» **GOAL OF THE EXERCISE**
As an exercise in exact copying, transcribe the lines below from the one holding "Chính sách quy định chung" through the last, with both ends included and pictures left out.

Source records
○ ○ ○
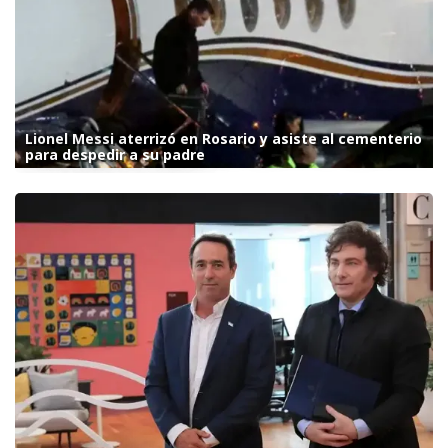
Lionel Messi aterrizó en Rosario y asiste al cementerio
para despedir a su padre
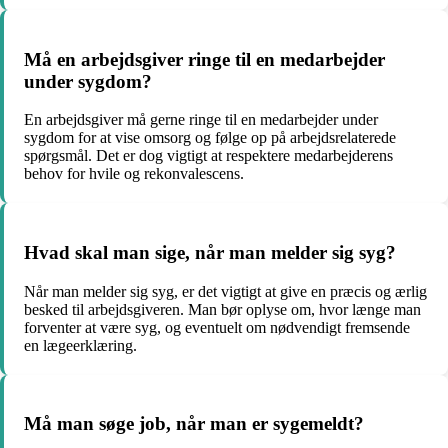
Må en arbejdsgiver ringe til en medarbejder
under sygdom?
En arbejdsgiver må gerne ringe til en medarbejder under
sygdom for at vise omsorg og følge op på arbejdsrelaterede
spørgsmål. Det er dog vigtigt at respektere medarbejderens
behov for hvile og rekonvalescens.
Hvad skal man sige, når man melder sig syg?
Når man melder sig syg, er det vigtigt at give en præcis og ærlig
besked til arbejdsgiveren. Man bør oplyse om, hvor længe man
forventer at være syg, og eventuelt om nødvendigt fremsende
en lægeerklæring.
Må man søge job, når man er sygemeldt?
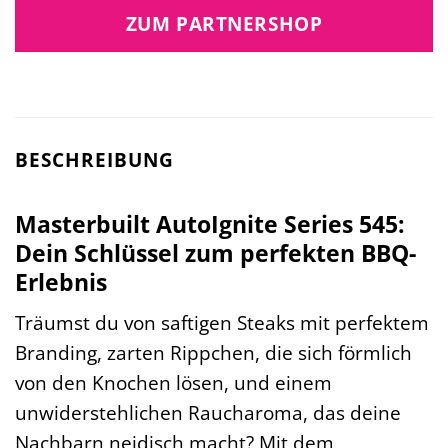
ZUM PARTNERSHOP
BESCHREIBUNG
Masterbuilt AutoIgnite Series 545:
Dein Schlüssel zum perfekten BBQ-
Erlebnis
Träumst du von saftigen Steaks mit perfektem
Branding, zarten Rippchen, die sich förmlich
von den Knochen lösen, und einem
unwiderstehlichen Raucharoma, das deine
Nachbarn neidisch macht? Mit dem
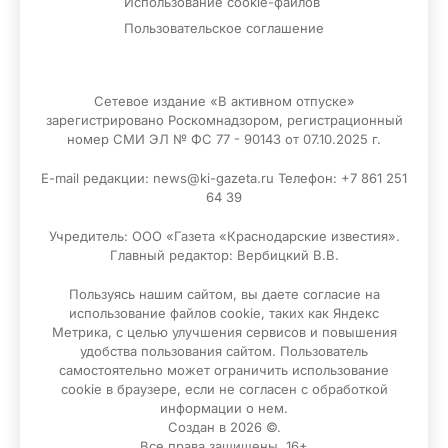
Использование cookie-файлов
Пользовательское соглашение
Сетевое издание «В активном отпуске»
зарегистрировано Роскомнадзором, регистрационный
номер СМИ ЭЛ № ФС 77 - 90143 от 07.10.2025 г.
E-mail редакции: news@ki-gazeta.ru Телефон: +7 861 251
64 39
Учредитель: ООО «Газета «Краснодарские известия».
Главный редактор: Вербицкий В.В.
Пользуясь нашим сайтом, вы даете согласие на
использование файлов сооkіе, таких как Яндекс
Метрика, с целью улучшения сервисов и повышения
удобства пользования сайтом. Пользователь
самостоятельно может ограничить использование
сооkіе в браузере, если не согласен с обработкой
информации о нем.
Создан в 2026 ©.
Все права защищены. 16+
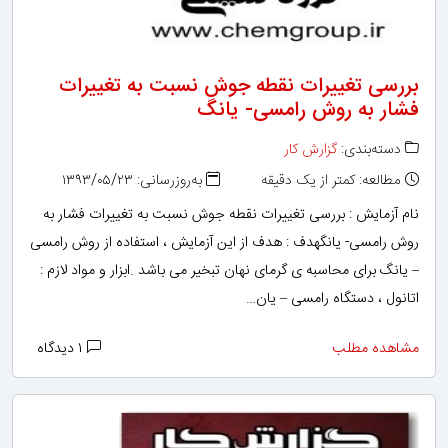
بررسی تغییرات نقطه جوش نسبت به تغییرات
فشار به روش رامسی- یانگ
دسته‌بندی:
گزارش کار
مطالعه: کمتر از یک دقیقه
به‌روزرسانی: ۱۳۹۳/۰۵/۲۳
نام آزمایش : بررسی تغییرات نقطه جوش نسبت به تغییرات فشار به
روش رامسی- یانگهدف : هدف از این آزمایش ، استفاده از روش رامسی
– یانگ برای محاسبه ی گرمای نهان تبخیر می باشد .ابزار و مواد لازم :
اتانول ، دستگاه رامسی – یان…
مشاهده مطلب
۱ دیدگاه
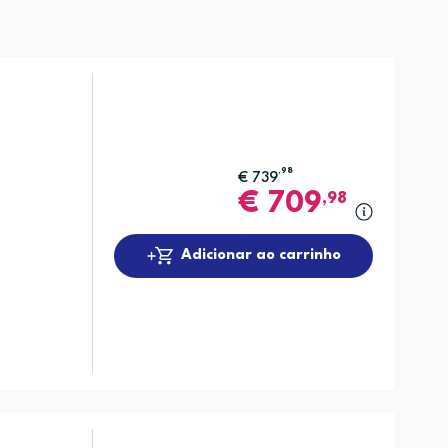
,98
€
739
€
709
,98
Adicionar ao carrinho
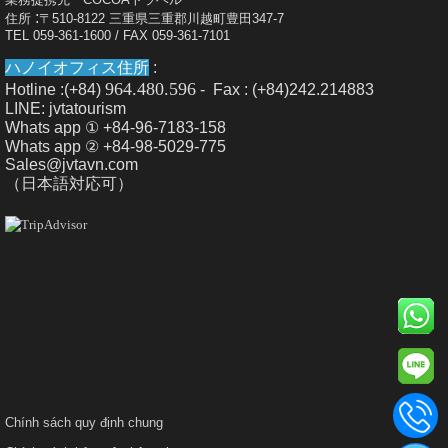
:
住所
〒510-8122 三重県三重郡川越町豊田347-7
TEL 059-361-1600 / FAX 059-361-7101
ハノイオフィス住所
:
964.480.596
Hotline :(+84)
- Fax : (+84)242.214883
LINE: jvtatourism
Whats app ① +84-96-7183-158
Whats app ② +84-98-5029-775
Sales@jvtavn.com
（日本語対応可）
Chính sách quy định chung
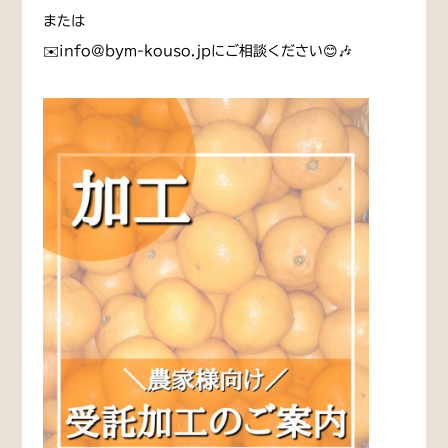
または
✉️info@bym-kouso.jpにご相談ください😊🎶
○ ○ ○
» **FINISHED EXERCISE**
Chính sách quy định chung
または
✉️info@bym-kouso.jpにご相談ください😊🎶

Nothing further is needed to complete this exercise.